[Data items]
►
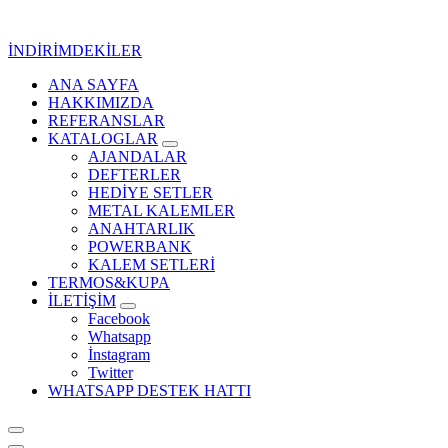
İçeriğe
geç
İNDİRİMDEKİLER
ANA SAYFA
Kurumsal Promosyon-Hediyelik
HAKKIMIZDA
REFERANSLAR
KATALOGLAR
AJANDALAR
DEFTERLER
HEDİYE SETLER
METAL KALEMLER
ANAHTARLIK
POWERBANK
KALEM SETLERİ
TERMOS&KUPA
İLETİŞİM
Facebook
Whatsapp
İnstagram
Twitter
WHATSAPP DESTEK HATTI
Kurumsal Promosyon-Hediyelik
◄
Return every entry above word for word, and include no images.

■ TASK RESPONSE:
İçeriğe
geç
İNDİRİMDEKİLER
ANA SAYFA
Kurumsal Promosyon-Hediyelik
HAKKIMIZDA
REFERANSLAR
KATALOGLAR
AJANDALAR
DEFTERLER
HEDİYE SETLER
METAL KALEMLER
ANAHTARLIK
POWERBANK
KALEM SETLERİ
TERMOS&KUPA
İLETİŞİM
Facebook
Whatsapp
İnstagram
Twitter
WHATSAPP DESTEK HATTI
Kurumsal Promosyon-Hediyelik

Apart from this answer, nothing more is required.